Some predict measurable fallout from the budget cuts as soon as the next few weeks.
The nation's 3,500 hospitals are reimbursed largely by Medicare; Medicaid, the government-run insurance program for lower-income Americans; and private insurance. But only Medicare payments would be affected by the anticipated budget cuts.
Yet some say the showdown between Obama and Republicans in Congress could cause a sea change in the federal government's approach to reimbursing hospitals.
"We now [face] a situation where the reimbursement rate-setting process is heavily impacted by deficit-reduction strategies," said Ken Perez, director of healthcare policy and marketing at MedeAnalytics, a health-care performance management firm in Emeryville, Calif. "In the old days, payments weren't based on what the government could pay, but by what was considered fair."

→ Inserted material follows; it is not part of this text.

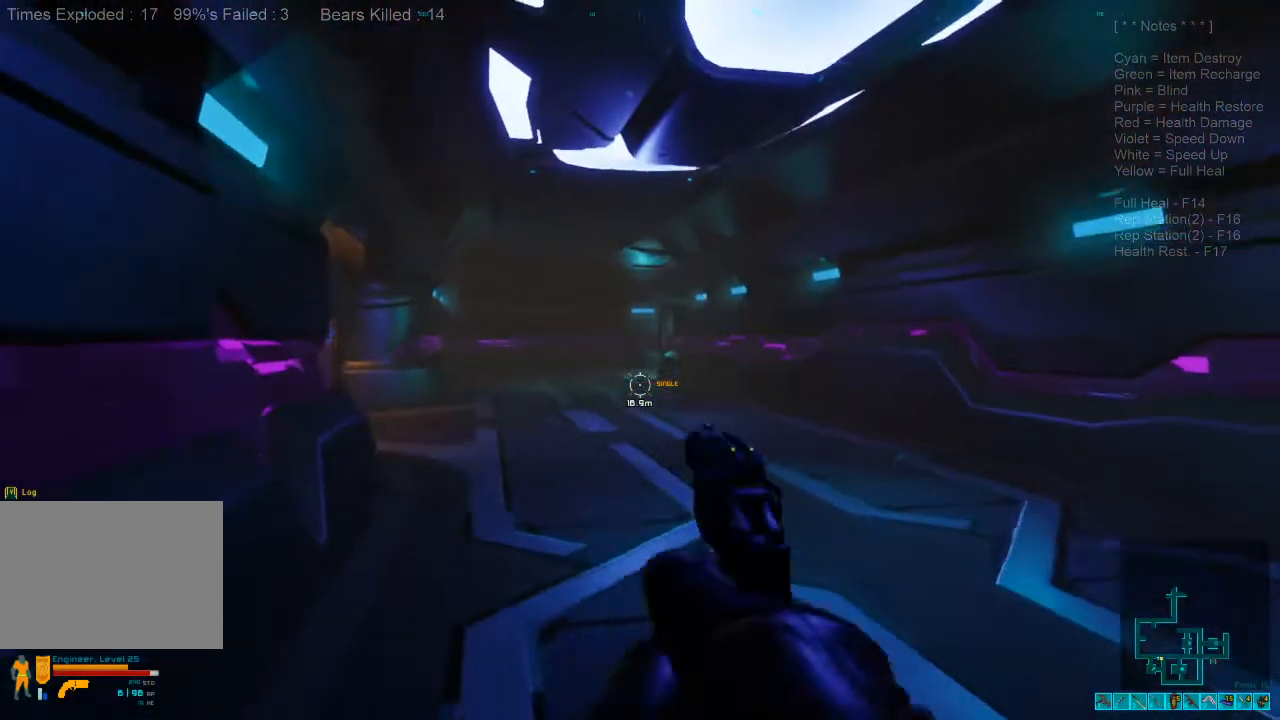
{"keys": ["shift", "w"], "mouse": [], "events": []}
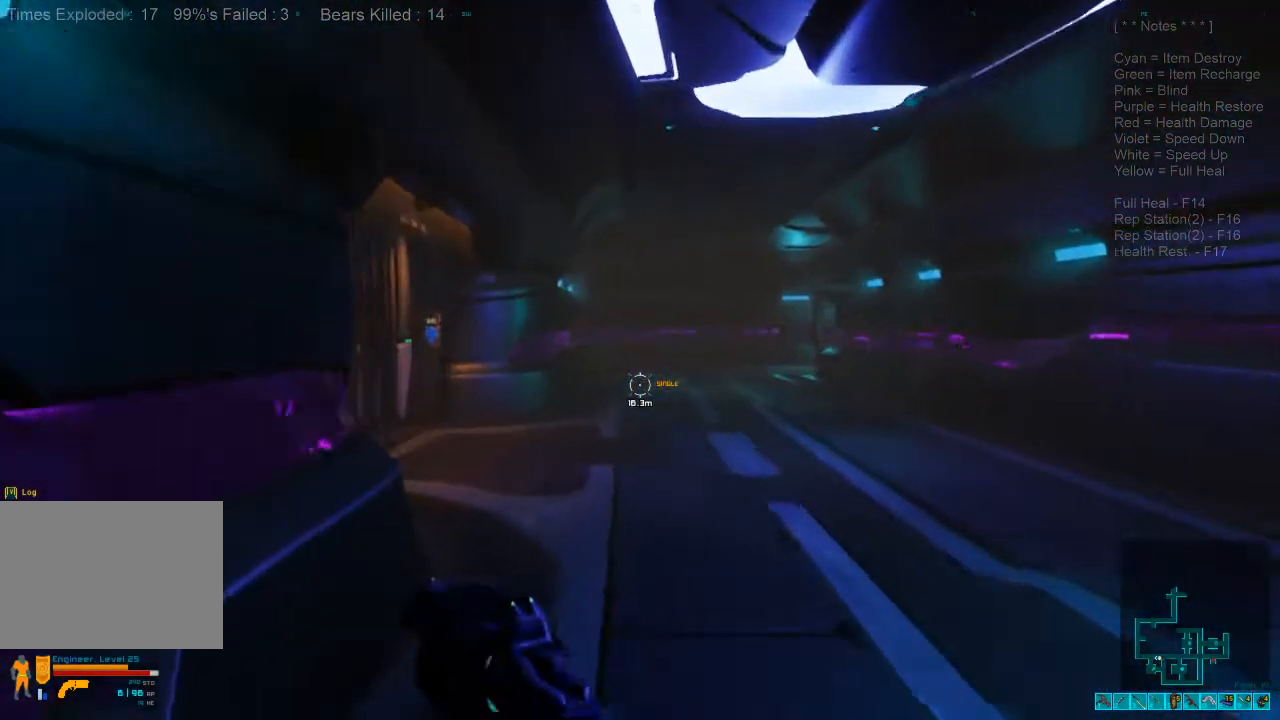
{"keys": ["shift", "w"], "mouse": [], "events": [[300, "r", "down"], [433, "r", "up"]]}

Perez said the anticipated $1.3 million reduction to the average hospital's revenue by the mandated cuts would likely lead to a loss of about 25 full-time positions. He added that already -- between last October and January -- 60 hospitals that he knows of have laid off employees. "There's a clear relationship between any suspected reductions [in revenue] and laying off people," he said.
Henry Aaron, a senior fellow at the Brookings Institution, in Washington, D.C., agrees. "Hospital margins are typically quite small and with some exceptions, there will be some institutions so close to the edge already this will put them in a state of crisis."
Doctors would be reimbursed at 98 cents on the dollar for their services to Medicare beneficiaries if the cuts go through. While that may sound like a small reduction in payment, Dr. Jeremy Lazarus, president of the American Medical Association, is worried.
"Since 2001, Medicare payments for physician services have only increased by 4 percent, while the cost of caring for patients has increased by more than 20 percent. A 2 percent cut would only widen this already enormous gap between what Medicare pays and the cost of providing care to seniors," said Lazarus, a private-practice psychiatrist in Denver.
Aaron framed the problem facing physicians who treat Medicare patients in simple terms.
"A doctor's income is the difference between expense and revenue," he said. "If you're running an office with expensive equipment that you're making payments on, and a large staff to whom you have obligations, you feel the impact."
The U.S. National Institutes of Health, the National Science Foundation, the FDA and the CDC represent only a fraction of the total research effort in the United States. But the mandated cuts to these agencies could lead to potential delays in research funding and slowdowns in particular projects at critical junctures, according to Dr. Francis Collins, director of the NIH.
In a conference call with reporters, Collins said the cuts could affect areas of research that include cancer, Alzheimer's disease, a universal influenzavaccine that would cover all flu strains, and the brain activity map mentioned by Obama in his State of the Union speech this month.